*PROBLEM*
Continue the text about what people choose to share online from where it stops, picking up after its last paragraph and keeping its first-person voice.

*EXTRACT*
§
Are we obliterating our ability to respect boundaries? Are we losing sight of what real reality looks like? Are we feeling worse about ourselves rather than better?
Picking Your (Public) Spots
There are days when I read things online and wonder what someone was thinking as the narcissism or meanness shines through; there are other times when people say things — under their own names — and I wonder what they were thinking. Is there no concern for an employer or prospective employer, not to mention a spouse or children?
I’m all for free speech, and I have consistently written on highly personal topics. Like I said, my view of what is okay to say may be Too Much Information for you, and fine for others. Still, I recognize that over the years of writing online, I have also grown more circumspect in what I share and how I share it.
I consider the fact that I may have business clients who are “consuming” or, at the very least, glancing at what I publish. I balance what I wish to say with an assessment of my goals — rarely financial — largely to contribute to a conversation I find important.
I hesitate to speak as personally as I once did, but then I typically wrote about events long after they occurred, I was purposely vague where information felt sensitive, and while I didn’t always follow my own rule — don’t air your dirty laundry on the Internet — I certainly tried.
§
*SOURCE DATA*
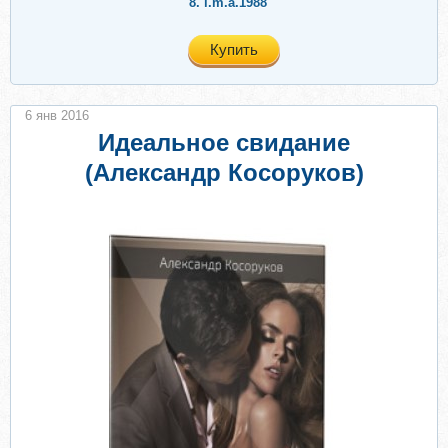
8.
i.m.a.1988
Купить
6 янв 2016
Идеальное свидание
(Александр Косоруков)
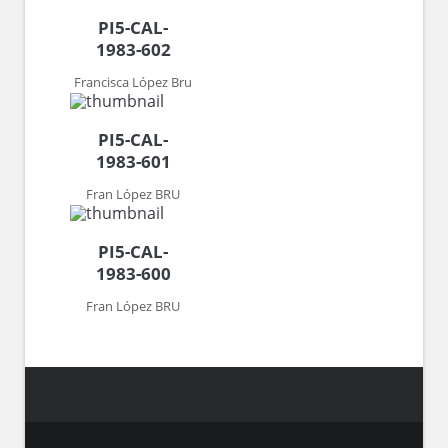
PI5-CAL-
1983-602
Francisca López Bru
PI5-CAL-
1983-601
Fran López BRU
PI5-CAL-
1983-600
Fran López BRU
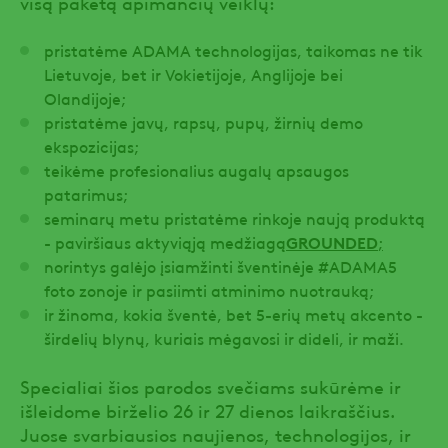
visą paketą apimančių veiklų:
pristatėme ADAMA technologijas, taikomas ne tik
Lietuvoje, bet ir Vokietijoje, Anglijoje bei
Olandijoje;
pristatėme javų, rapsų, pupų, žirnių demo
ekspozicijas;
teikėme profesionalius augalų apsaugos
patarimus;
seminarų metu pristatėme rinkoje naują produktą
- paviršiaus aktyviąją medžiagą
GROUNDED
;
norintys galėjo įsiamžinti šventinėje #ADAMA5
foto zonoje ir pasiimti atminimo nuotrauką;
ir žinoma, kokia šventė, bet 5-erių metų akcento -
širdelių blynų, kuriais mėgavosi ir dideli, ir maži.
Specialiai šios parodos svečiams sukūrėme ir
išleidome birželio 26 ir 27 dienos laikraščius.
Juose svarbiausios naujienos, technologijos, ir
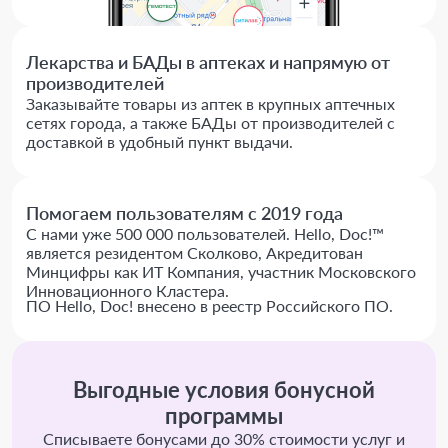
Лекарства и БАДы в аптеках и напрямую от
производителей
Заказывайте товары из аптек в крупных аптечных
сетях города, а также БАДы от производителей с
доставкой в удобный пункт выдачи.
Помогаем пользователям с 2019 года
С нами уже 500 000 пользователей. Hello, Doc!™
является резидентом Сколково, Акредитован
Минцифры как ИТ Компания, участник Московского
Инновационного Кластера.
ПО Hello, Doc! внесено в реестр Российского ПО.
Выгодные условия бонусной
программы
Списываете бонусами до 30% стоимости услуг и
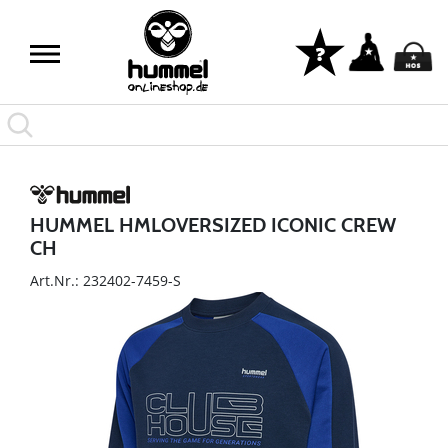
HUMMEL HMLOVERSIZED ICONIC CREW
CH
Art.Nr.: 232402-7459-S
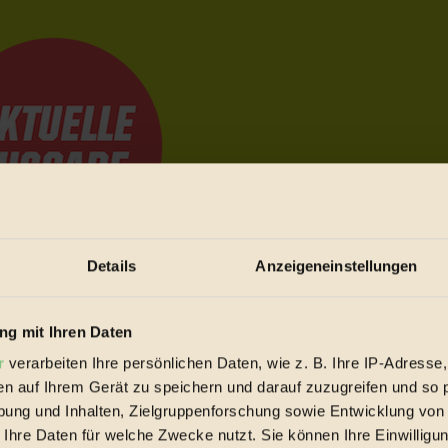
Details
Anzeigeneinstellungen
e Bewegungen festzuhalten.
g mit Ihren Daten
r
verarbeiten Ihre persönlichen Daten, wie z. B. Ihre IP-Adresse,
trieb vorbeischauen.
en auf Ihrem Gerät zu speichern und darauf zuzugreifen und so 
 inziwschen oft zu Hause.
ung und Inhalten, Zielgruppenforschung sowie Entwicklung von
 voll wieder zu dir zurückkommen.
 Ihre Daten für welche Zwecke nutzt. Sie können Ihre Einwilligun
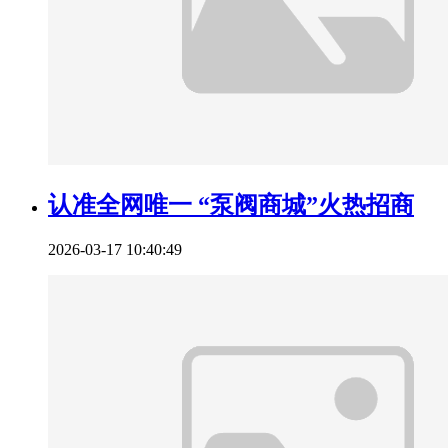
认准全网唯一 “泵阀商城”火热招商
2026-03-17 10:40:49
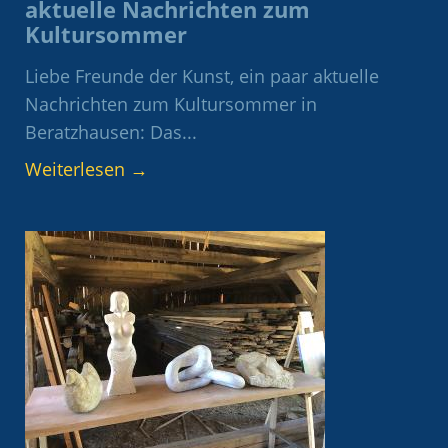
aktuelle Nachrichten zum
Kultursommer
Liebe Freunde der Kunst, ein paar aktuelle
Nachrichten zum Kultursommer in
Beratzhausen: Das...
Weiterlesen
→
§
*EXPECTED ANSWER*
Thoughts on a Blank Page
There are days I struggle here, wanting to write of something I am trying to work through, but knowing that the “story” and its challenges are only partially mine; people I know and love are involved. I am left to stare at the blank screen, and take on a different topic.
There are other days when the feelings or situations that seem pressing may involve only me. While I might benefit from writing — and others might benefit from reading and commenting — I err on the side of discretion.
Everything in our lives needn’t be “consumed” or curated.
In those instances when I keep specific segments of my life entirely private, or pockets of my experience are neatly tucked behind a smiling mask, I tell myself that in six months or a year I may reflect from a greater emotional distance. Then, I can curate as I must, while still presenting what I have learned.
When Should We Be More Honest? When Should We Shut Up?
There are times I wish we felt free to reveal ourselves more honestly; free to appear less polished in our depiction of how we live. No overdoing the Photoshop, the filters, the positive twist when what we really need is a good, long cry.
Life ain’t easy, so must we always pretend otherwise?
There are times I wish people would keep certain information to themselves. Yes, I can “turn the channel” — and effectively, I do, by closing a window or tapping on a screen.
Above all, I remind myself that most of us have issues in our daily lives that pose problems. Most of us are insecure in certain ways. Most of us aspire to something more — not necessarily material, but in ourselves, our relationships, our families, our jobs. And when we can read thoughtfully (not “consume”), converse honestly (not “share”), and dispense with the prettying up of our experience, all of us just might feel a little bit better.
These days, I have a set of questions I ask myself before I sit to write —
- What am I sharing? How personal is it?
- Who else is affected by what I might say?
- Will this impact my professional life? My social life?
- Why am I sharing, and why now?
- Will my words or images hurt anyone?
- Will my words or images encourage valuable conversation?
Depending upon the answers, I ruminate, I rant, I postulate, I play, I angle, I analyze; I may “tweak” a little for privacy or, I keep mum.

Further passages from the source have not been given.